One week ago, on Tuesday morning, Germanwings flight 4U9525 crashed into a mountain in the French alps. 150 people were killed. All of us in Germany were thrown into a state of shock and couldn’t believe this had happened. The German President cut short his state visit to South America, Chancellor Merkel cancelled all of that day’s appointments and rushed to the site of the accident. People were aghast and wanted to know: why? A very short time later, the French State Prosecutor, in Marseille, announced that, almost certainly, the plane’s co-pilot had deliberately downed the plane, killing 149 passengers and crew along with him. This is known, among psychiatrists, as „extended suicide“.
This event might, in my opinion, cause much bigger harm than may at first appear.

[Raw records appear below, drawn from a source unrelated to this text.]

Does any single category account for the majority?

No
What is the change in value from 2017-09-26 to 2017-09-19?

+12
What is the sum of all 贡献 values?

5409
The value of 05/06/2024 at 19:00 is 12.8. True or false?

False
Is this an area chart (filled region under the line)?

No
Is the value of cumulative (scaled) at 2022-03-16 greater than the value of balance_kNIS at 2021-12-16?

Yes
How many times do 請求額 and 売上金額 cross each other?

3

True, a mass killing of so many people is something very hard to digest. It certainly doesn’t happen all the time and even if it does happen, when a ship like the „Titanic“ sinks or a train derails, causing a similar amount of lives lost, this can almost always be attributed to „technical defects“ or a „natural disaster“. To many, if a tragedy of this magnitude was deliberately caused by a single person, even a member of a highly respected profession like a pilot, things are much harder to shoulder.
The CEO of Lufthansa, Germanwings‘ parent company, publicly appeared many times in recent days. Usually, if you are the boss of a company, and one of your employees commits a grave mistake, the company and you yourself are held responsible. Legally, this seems to be the case here, too. Lufthansa made generous contributions to relatives of the victims, paying even more than they are obliged to do by law. However, CEO Carsten Spohr refused to even start considering stepping down from his job, which would imply that he might be at least in part responsible for what happened. The German public generally agreed with his statements, and he was even praised for the way he behaved in the aftermath of the catastrophe, consoling relatives of the victims, but at the same time, pointing out that this was a singular event that could not have been foreseen by anyone.

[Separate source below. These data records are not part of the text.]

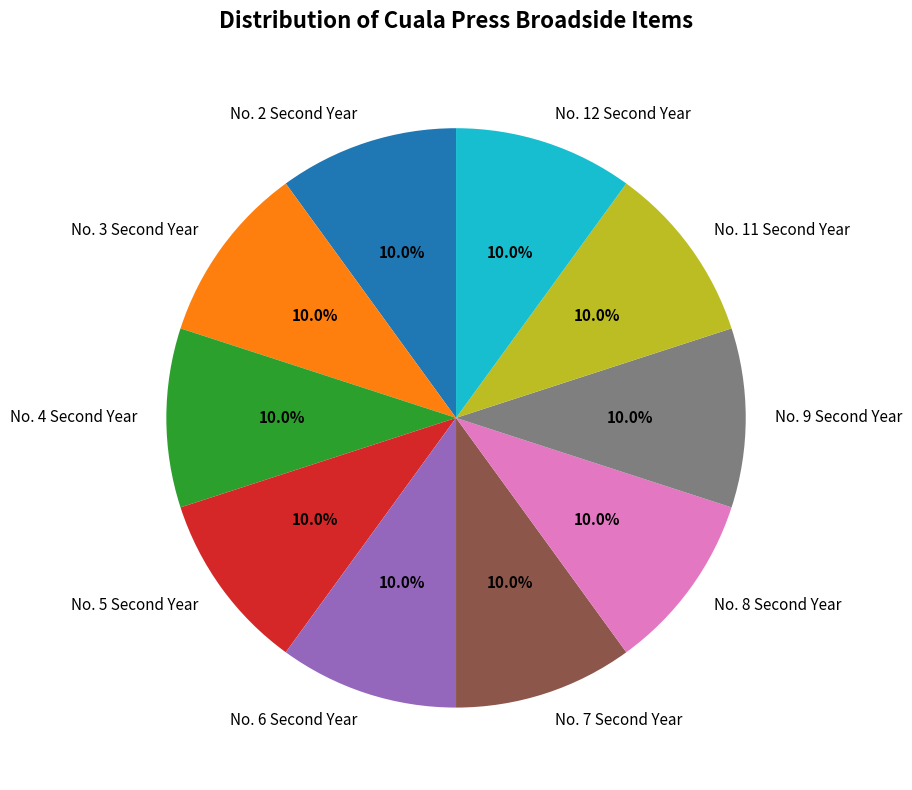

Count the number of slices in the pie.

10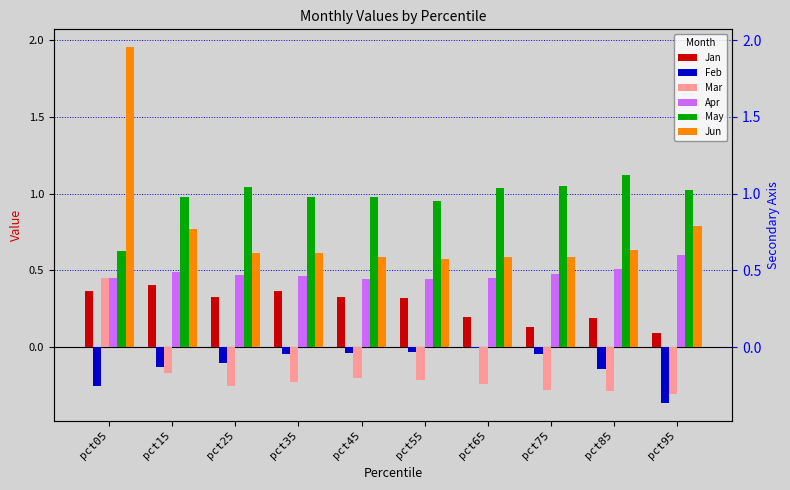

Count the number of categories in the chart.

10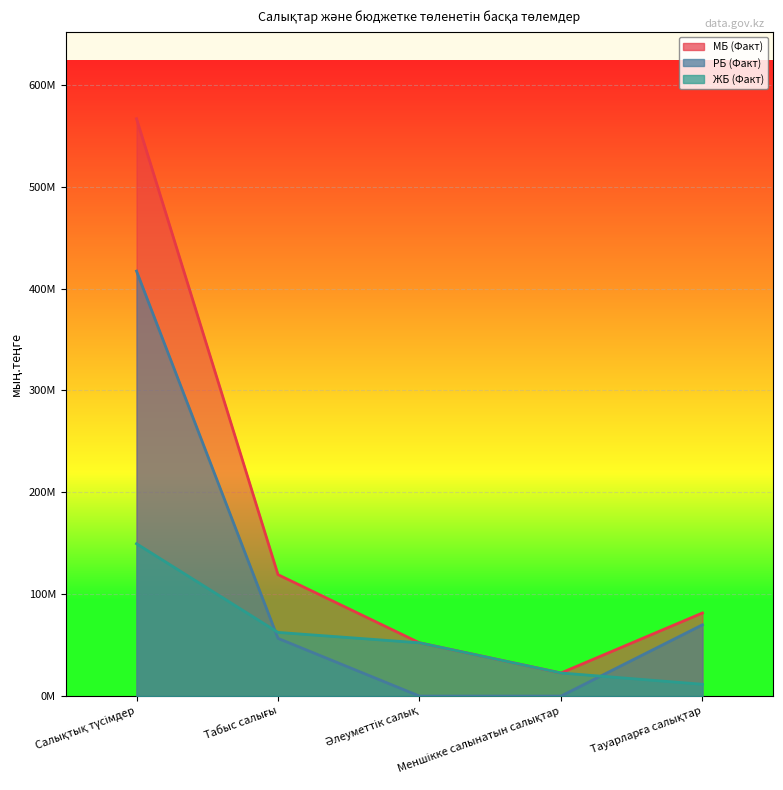

How many lines are shown in the chart?

3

To me, this was very difficult to understand. Surely, when something like this happens, it is only natural to start looking for faults in Lufthansa’s training, faults in Lufthansa’s treatment of pilots, faults in the very system that was set up to provide air traffic in Germany. However, none of this happened. True, some improvements were suggested, like requiring a flight attendant to be present in the cockpit at all times in future, so when the pilot goes off to the bathroom, the co-pilot isn’t left on his own. If at all, Mr Spohr was criticized for not agreeing to this change of procedure quickly enough. But apart from that, not very many critics were heard. While personally, I found it difficult to experience Carsten Spohr’s total lack of self-reflection in the aftermath of the incident, this was not generally regarded so in Germany.
Which leads me to ask, why are things the way they are? The answer might be: Airlines always have been, and in Germany still are, seen as a symbol of the country. When Germanwings fails, Germany fails. Therefore, we cannot let anyone criticize Germanwings‘, or Lufthansa’s, leadership.
Germany has been struggling hard for the past few decades. We have the legacy of the Nazis and the Second World War to live with, we have to bear the brunt of criticism regarding the handling of the Euro currency crisis, and yes, we are still trying hard to find our place in the world, our national „self confidence“.
Last year, the German national football team won the Football World Cup. We didn’t only beat Brazil 7:1 on their home turf, and generally were regarded as having been the right team to have won. We were also widely praised for having done so with a team of different cultural backgrounds. Naturalized Germans with parents from Africa or Eastern Europe. The German national team are, therefore, widely seen as an example of cultural diversity and a spearhead in the fight against racism.
For the past few years, we have seen an increasing number of immigrants coming to Germany, and although there have been some right-wing protests in recent months, immigrants and asylum seakers are generally well-received in the German society.
And also, while we are quite sick and tired of Greece and other southern countries perhaps „breaking the rules“ of the Euro club, we are generally quite kind to our southern European neighbours, and willing to put up with the mess the Euro has caused.
All this, however, is, in my opinion, largely a superficial change that is not yet well-rooted in German society. The basic, German mood still remains, and Andreas Lubitz‘ act of killing 149 airline passengers in a case of extended suicide brings this to the surface, once more.
We are, deep down in our hearts, still largely a nationalistic, chauvinist society, afraid of foreigners and critical of anyone who is even slightly different. We don’t like rule-breakers. Unlike most of our European neighbours, we frown upon people who walk across the street, ignoring a red traffic light. We look down on people who spend more money than they earn, thus running a risk of enduring personal bankruptcy. And we certainly despise people who might be even slightly mentally ill, if they start behaving like ordinary people, for example, wanting to become a pilot at a national airline.